Disablers come from a place of perceived self-inadequacy or shame over their own experience or lack of it. Almost all of this is unconscious. If a disabler is able to convince you to agree with their “recommendations” or cautions, attention is distracted away from their own history and they feel less threat for risk of exposure. They believe that this will keep them safe from outside judgment while also giving them the perception of power over you. By acting this way, they are, essentially, doing to you what they have been trained into, namely, following others to gain approval as a valued and respected (loved) individual. Another benefit for the disabler is that if they can convince you to follow their “advice,” they feel needed and useful; something they likely didn’t feel when they were growing up.
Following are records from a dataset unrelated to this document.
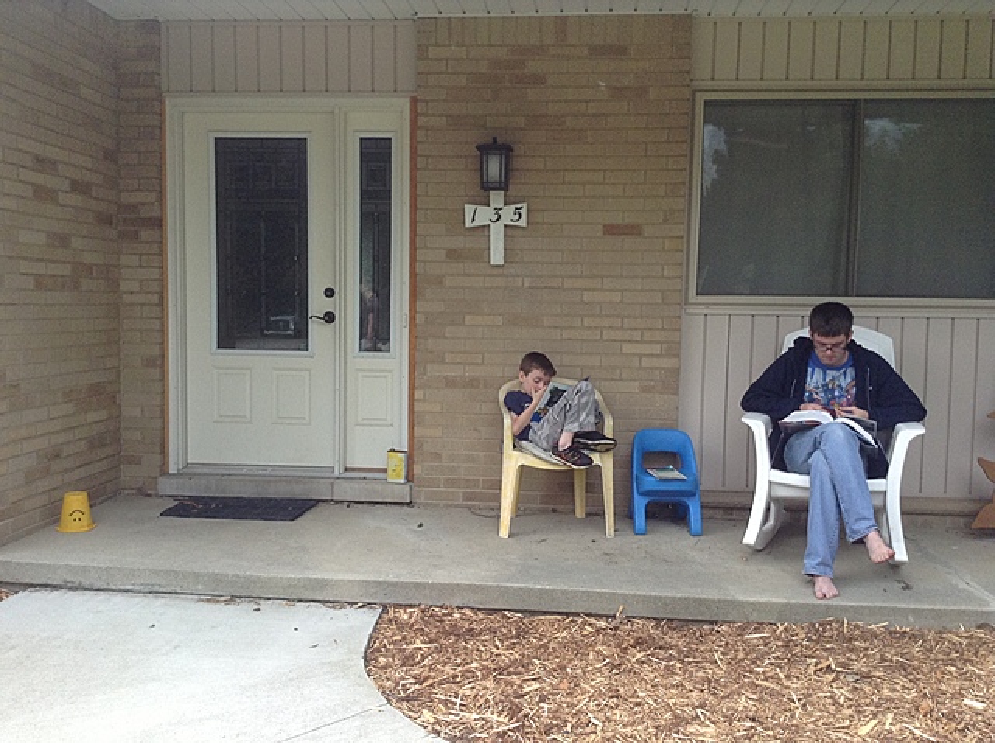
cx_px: 498
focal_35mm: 33
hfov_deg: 55.4
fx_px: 947
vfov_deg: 42.8
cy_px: 372
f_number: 2.4
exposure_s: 1/120
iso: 50
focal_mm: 3.3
Whether you feel that you’re a motivator or a disabler, please understand that we all go through both of these at some time in our lives but eventually settle into, primarily, one or the other depending on how we feel about ourselves at the time and where we’ve learned to draw our authority from. Generally, those who look outside themselves for validation, and whose confidence in them depends on the responses of others, are more likely to become disablers. It’s important to understand that many people who swear that they trust themselves unconsciously only align themselves with what others around them espouse as the truth and what is “right” and “proper.” They honestly believe that what they are deciding is by virtue of their own guidance. Those who have learned to become confident in their own perceptions and who validate themselves through their own experience gravitate more toward being a motivator. The urgings of others have little effect on what they decide is true for them. The key to becoming more one than the other lies in our ability, or inability, to trust and validate ourselves based on our own experience rather than what we’re told or taught by others. Currently, our educational system is almost totally geared toward encouraging children to look outside of themselves to know what is “right” and “proper” for their clan or social group. The well-being of their own heart never enters the picture and is nowhere to be found in new curriculums. The outgrowth of this is political correctness.
These days, following our own inner leanings as opposed to addressing ourselves solely to needs of others has become personal characteristic that induces a label of selfishness leading to the withdrawal of support from our clan or social group. It takes courage and a strong heart to overcome the need to belong rather than to align ourselves with our own intuition and inner urgings, especially, if following our own drummer denies our group’s expectations of us. This form of social blackmail has depressed and silenced many a good soul.
To be a disabler means that your Self-Trust has been shut down and that you are letting the world tell you who you are and who you should be. To be a motivator means that you have a strong heart, listen to yourself, and trust yourself and that you don’t need to convince others that your way is best for you in order to validate your own self-worth.